Threat researchers have unveiled a novel cyber-attack leveraging cloaked emails to outsmart machine learning (ML) systems, infiltrating corporate networks. Termed the “Conversation Overflow” attack, this tactic sidesteps robust security measures, delivering phishing messages directly into recipients’ inboxes. These malicious emails are composed of two distinct segments: a visible portion prompting action and a hidden section containing benign text aimed at deceiving ML algorithms.
The concealed text, interspersed with blank lines, mimics typical email content, tricking ML systems into categorizing the email as authentic and allowing it to evade security checks. SlashNext researchers have observed repeated instances of this technique, suggesting its deployment by threat actors to bypass AI and ML security platforms. Unlike conventional security methods that target known malicious signatures, ML systems identify anomalies from familiar communication patterns, making them susceptible to exploitation by cybercriminals.
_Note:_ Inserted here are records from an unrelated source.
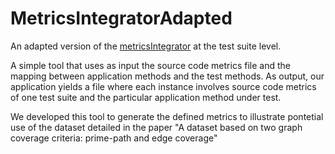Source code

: # MetricsIntegratorAdapted
An adapted version of the [metricsIntegrator](https://github.com/keslleylima/MetricsIntegrator) at the test suite level.

A simple tool that uses as input the source code metrics file and the mapping between application methods and the test methods. As output, our application yields a file where each instance involves source code metrics of one test suite and the particular application method under test.

We developed this tool to generate the defined metrics to illustrate pontetial use of the dataset detailed in the paper "A dataset based on two graph coverage criteria: prime-path and edge coverage"
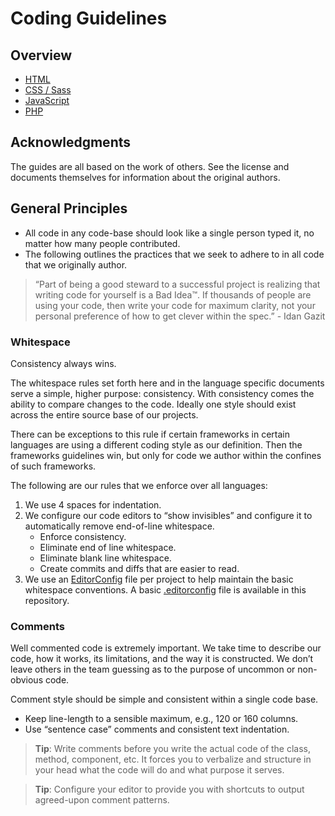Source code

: # Coding Guidelines

## Overview

- [HTML](./html)
- [CSS / Sass](./css)
- [JavaScript](./js)
- [PHP](./php)

## Acknowledgments

The guides are all based on the work of others. See the license and documents themselves for information about the
original authors.

## General Principles

- All code in any code-base should look like a single person typed it, no matter how many people contributed.
- The following outlines the practices that we seek to adhere to in all code that we originally author.

> “Part of being a good steward to a successful project is realizing that writing code for yourself is a Bad Idea™.
> If thousands of people are using your code, then write your code for maximum clarity, not your personal preference
> of how to get clever within the spec.” - Idan Gazit

### Whitespace

Consistency always wins.

The whitespace rules set forth here and in the language specific documents serve a simple, higher purpose: consistency.
With consistency comes the ability to compare changes to the code. Ideally one style should exist across the entire
source base of our projects.

There can be exceptions to this rule if certain frameworks in certain languages are using a different coding style as
our definition. Then the frameworks guidelines win, but only for code we author within the confines of such frameworks.

The following are our rules that we enforce over all languages:

1. We use 4 spaces for indentation.
1. We configure our code editors to “show invisibles” and configure it to automatically remove end-of-line whitespace.
    - Enforce consistency.
    - Eliminate end of line whitespace.
    - Eliminate blank line whitespace.
    - Create commits and diffs that are easier to read.
1. We use an [EditorConfig](http://editorconfig.org/) file per project to help maintain the basic whitespace conventions.
   A basic [.editorconfig](.editorconfig) file is available in this repository.

### Comments

Well commented code is extremely important. We take time to describe our code, how it works, its limitations, and the
way it is constructed. We don’t leave others in the team guessing as to the purpose of uncommon or non-obvious code.

Comment style should be simple and consistent within a single code base.

- Keep line-length to a sensible maximum, e.g., 120 or 160 columns.
- Use “sentence case” comments and consistent text indentation.

> **Tip**: Write comments before you write the actual code of the class, method, component, etc. It forces you to verbalize
> and structure in your head what the code will do and what purpose it serves.

> **Tip**: Configure your editor to provide you with shortcuts to output agreed-upon comment patterns.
Upon successful infiltration, attackers employ credential theft messages camouflaged as legitimate re-authentication requests, often targeting high-ranking executives. The stolen credentials fetch lucrative prices on underground forums, posing a grave challenge to advanced AI and ML defenses. SlashNext’s advisory underscores the urgency for security teams to fortify their AI and ML algorithms, provide regular training, and implement multi-layered authentication protocols to counter such evolving cyber threats.